A coughing child can keep the whole house up at night. For children over the age of one, a little honey can soothe an irritated throat, as can some cool juice or other liquid. For those over the age of 6, an over-the-counter cough medicine can also provide relief. Your doctor or pharmacist can recommend the best type and strength for your child’s needs and size. Cough drops may be appropriate for an older child, but keep in mind these can pose a choking hazard for younger children.
Running the shower to create warm steam in your bathroom can also ease coughing and related asthma symptoms. If that doesn’t work, you can try using a cool mist humidifier to relieve the urge to cough. If your child’s cough is accompanied by a persistent or high fever and/or interferes with sleeping, it’s time to see the pediatrician.
Children get as many as eight colds a year! While you can’t shorten the duration of one, you can help make your child more comfortable until it goes away on its own. The good news is that they usually go away on their own and don’t warrant a trip to the doctor’s office.
A warm shower can help clear a stuffy head, and a warm bath can help with achiness that can be caused by a cold and fever. Make sure your child drinks plenty of liquids, too.

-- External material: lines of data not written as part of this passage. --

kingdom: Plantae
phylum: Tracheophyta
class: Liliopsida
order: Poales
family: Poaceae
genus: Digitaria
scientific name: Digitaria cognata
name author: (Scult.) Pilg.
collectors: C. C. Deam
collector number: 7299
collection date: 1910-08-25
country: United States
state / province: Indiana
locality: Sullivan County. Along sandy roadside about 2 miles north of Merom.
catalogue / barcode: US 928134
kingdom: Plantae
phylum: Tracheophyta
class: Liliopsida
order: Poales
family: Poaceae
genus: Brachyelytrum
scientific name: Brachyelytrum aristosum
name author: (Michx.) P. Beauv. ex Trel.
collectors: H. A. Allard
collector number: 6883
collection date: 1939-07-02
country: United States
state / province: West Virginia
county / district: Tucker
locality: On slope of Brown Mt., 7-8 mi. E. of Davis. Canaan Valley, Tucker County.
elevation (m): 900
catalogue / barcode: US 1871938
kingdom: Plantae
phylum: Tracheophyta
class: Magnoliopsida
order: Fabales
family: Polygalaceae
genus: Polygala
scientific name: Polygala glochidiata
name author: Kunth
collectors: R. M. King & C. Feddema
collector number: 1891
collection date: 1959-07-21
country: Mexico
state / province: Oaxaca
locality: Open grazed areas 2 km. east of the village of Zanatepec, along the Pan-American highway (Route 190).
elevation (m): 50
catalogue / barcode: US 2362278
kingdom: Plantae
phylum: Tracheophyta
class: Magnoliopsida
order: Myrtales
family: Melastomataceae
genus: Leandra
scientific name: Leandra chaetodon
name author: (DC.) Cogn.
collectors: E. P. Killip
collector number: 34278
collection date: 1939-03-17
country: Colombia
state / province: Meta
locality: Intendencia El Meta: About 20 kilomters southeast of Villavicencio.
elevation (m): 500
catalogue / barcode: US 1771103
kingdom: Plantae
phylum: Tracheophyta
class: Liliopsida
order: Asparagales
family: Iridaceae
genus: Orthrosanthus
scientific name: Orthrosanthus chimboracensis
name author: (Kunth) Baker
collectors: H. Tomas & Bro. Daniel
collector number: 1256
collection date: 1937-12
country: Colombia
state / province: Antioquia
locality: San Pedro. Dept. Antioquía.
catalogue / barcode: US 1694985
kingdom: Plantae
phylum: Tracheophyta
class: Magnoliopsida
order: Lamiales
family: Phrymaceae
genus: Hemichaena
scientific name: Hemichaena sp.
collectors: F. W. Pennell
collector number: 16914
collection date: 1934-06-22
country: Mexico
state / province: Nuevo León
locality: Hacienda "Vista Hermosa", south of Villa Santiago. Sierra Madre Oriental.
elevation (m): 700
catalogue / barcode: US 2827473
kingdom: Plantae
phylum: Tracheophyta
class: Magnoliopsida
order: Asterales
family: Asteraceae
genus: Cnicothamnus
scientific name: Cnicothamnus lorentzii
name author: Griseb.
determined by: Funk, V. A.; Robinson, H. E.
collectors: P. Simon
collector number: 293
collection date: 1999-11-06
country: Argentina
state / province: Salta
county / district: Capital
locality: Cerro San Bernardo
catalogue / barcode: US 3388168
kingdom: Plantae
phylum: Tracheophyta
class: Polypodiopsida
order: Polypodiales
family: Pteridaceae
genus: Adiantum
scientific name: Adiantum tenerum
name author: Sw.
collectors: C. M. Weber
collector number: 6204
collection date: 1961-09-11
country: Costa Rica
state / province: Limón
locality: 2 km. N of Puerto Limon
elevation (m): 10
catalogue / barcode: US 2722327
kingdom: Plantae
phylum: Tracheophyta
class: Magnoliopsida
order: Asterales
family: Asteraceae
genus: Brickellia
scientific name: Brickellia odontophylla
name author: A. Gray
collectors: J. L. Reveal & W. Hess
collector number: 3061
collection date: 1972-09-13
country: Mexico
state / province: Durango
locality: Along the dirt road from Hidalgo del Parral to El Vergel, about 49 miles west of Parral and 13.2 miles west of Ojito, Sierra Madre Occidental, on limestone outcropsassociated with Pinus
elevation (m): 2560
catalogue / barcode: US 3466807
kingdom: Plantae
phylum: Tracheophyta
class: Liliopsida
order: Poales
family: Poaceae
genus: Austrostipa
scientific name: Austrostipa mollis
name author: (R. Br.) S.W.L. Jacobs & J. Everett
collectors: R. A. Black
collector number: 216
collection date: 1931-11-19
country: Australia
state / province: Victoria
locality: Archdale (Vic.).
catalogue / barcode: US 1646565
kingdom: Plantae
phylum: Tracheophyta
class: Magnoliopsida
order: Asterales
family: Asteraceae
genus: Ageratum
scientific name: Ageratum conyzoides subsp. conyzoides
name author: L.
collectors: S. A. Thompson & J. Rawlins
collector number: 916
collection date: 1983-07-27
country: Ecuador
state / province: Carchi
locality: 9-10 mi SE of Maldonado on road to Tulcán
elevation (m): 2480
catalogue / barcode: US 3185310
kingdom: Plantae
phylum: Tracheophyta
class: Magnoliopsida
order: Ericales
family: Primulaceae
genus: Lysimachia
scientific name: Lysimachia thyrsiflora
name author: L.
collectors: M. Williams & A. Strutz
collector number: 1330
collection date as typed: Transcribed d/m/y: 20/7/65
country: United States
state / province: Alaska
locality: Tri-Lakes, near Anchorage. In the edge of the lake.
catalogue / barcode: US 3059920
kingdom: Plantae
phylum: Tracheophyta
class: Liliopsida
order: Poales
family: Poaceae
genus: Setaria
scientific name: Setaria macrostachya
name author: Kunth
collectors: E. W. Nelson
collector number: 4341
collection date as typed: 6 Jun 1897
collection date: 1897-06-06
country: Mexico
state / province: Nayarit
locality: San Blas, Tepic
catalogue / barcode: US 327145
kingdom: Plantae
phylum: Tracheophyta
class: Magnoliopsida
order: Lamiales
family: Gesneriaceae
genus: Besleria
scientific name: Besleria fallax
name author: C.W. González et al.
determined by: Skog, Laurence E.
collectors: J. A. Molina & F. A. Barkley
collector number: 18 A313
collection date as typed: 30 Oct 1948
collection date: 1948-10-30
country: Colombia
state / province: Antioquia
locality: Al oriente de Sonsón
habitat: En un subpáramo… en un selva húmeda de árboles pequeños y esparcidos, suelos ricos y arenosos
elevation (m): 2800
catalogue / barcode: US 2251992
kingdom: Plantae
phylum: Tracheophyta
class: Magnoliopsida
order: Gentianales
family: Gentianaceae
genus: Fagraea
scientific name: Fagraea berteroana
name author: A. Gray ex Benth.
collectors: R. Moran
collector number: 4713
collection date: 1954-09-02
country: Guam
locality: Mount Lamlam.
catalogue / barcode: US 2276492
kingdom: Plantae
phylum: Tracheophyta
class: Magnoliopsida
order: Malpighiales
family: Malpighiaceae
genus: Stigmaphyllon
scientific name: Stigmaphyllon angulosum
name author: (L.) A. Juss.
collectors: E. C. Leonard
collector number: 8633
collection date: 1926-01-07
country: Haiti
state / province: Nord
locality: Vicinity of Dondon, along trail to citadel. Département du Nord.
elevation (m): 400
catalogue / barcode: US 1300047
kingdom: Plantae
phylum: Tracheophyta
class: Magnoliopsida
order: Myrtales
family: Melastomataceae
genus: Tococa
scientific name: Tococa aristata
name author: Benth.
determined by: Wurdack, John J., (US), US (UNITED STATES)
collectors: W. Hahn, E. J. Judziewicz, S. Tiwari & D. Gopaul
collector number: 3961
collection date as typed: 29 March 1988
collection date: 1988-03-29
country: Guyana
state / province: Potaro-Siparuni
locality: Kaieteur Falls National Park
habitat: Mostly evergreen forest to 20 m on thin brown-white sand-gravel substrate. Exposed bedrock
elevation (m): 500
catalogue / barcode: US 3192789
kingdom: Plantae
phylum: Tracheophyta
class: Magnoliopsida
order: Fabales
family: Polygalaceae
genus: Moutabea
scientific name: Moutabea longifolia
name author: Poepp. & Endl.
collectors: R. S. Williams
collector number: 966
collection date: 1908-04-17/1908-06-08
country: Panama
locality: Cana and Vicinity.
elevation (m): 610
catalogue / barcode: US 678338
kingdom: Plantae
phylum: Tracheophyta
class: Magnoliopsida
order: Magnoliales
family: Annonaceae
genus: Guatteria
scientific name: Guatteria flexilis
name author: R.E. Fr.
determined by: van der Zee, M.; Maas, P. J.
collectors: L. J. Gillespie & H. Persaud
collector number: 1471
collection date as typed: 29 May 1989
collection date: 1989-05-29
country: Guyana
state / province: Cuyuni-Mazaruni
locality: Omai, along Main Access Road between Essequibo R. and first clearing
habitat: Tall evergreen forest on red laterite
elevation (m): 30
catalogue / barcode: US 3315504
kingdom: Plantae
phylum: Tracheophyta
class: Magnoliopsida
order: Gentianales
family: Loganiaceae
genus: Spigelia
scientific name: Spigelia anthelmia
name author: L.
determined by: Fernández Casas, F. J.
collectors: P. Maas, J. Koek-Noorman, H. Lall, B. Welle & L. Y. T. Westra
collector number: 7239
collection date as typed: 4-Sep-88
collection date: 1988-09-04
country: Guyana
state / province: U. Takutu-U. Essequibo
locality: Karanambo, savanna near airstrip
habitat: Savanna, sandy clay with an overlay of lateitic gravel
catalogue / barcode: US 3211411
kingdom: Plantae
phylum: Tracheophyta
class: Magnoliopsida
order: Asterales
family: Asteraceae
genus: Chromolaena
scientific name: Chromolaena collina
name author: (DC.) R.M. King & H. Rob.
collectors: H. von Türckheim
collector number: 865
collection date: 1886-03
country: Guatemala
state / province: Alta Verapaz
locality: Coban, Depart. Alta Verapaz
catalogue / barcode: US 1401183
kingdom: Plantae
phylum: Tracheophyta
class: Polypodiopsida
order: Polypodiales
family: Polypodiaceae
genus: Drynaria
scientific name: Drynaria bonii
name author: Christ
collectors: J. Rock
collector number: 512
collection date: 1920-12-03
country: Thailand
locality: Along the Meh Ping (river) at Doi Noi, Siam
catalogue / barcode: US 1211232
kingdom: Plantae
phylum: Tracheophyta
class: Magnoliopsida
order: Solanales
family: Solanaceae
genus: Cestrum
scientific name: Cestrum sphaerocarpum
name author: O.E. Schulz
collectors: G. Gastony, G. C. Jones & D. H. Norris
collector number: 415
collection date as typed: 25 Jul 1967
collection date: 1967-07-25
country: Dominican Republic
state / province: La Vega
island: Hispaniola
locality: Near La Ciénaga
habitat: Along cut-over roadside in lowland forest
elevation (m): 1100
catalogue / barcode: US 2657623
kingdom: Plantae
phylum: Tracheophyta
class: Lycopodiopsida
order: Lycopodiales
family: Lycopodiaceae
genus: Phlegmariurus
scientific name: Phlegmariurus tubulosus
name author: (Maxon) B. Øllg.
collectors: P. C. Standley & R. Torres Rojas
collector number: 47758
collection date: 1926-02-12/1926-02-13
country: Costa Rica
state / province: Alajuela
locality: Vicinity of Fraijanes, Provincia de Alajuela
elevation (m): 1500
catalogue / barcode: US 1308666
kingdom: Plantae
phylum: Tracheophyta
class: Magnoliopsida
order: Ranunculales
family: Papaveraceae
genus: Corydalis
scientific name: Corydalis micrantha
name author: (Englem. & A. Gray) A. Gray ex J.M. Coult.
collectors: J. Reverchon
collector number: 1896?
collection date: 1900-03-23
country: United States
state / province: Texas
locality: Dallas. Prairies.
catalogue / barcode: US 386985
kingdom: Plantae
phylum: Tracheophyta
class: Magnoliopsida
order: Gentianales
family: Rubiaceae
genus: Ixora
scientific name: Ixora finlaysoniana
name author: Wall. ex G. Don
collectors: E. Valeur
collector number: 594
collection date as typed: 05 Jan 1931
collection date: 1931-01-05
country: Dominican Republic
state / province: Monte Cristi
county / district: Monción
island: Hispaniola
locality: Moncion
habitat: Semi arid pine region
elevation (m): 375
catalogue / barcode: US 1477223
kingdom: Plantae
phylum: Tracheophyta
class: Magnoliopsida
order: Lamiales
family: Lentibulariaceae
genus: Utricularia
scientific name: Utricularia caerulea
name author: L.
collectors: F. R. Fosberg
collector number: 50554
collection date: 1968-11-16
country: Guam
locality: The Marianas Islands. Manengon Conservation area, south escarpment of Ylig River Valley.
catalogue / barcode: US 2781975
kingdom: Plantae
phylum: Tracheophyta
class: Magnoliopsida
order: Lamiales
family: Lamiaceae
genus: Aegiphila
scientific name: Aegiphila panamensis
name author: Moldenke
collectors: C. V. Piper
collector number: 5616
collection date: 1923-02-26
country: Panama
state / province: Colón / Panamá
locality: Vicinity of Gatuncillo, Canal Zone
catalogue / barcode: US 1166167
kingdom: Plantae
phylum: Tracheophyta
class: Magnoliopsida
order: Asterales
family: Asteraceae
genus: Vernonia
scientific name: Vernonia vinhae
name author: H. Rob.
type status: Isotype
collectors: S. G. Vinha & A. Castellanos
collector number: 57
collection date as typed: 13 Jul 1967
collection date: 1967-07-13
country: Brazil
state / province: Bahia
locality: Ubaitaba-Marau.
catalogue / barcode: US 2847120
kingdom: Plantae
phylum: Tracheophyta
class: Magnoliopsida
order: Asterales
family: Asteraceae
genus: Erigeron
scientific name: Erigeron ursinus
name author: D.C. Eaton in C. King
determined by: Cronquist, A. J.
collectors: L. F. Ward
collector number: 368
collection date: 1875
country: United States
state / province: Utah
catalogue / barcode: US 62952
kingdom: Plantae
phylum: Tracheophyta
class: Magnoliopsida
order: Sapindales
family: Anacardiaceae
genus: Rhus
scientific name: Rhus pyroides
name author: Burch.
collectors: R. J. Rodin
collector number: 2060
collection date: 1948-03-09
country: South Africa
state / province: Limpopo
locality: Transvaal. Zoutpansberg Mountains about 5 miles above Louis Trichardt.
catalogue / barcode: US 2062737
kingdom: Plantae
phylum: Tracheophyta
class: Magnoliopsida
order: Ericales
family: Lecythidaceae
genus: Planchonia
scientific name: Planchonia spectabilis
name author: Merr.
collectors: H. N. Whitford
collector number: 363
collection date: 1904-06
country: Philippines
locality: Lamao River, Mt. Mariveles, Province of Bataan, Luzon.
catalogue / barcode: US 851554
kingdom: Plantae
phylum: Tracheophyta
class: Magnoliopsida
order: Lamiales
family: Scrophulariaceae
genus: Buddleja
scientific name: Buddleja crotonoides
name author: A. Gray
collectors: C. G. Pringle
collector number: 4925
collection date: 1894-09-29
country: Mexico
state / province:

A children’s OTC pain and fever reducer, such as ibuprofen and acetaminophen, can ease the sore throat, headache and muscle aches that often accompany the common cold. Saline nasal drops can also help relieve stuffiness. For children over 6, ask your doctor if a decongestant is appropriate.
SORE THROAT & STREP
Most sore throats are caused by colds or viruses and do not require any special medical treatment. They can be alleviated by pain relievers like ibuprofen or acetaminophen, and lozenges or cough drops can also be soothing for an older child to suck on (as long as choking isn’t a concern).
Sore throats caused by the bacteria Streptococcus do need to be treated or else they can lead to serious health complications. If your child has a severe sore throat that causes difficulty swallowing, along with a fever, stomachache and swollen tonsils, always see the doctor for a strep test and a prescription for antibiotics.
For strep throat, it takes 24 hours for the antibiotic to start to work. Once the symptoms subside, it’s important to make sure your little one continues to take the medication or else the strep can return and cause other serious health problems.
Having a sick child with the flu is hard on the whole family. Wash your hands often and avoid sharing utensils to help keep those pesky flu germs from spreading.
Your child probably doesn’t need to see a doctor for the flu, unless she is at risk for complications. In that case, you’ll want to seek medical care at the onset, since taking an antiviral medication at this early stage can lessen the duration and severity of the illness.
At home, your TLC will go a long way in helping your child to weather the worst of the flu. Encourage her to get lots of sleep and make quiet activities available to help distract her from her misery, such as books, movies and puzzles she can enjoy from her bed.
Use ibuprofen or acetaminophen to help with the fever, headache and body aches that are common with the flu, and you’ll also want to stock up on popsicles, juice and tissues for your little patient.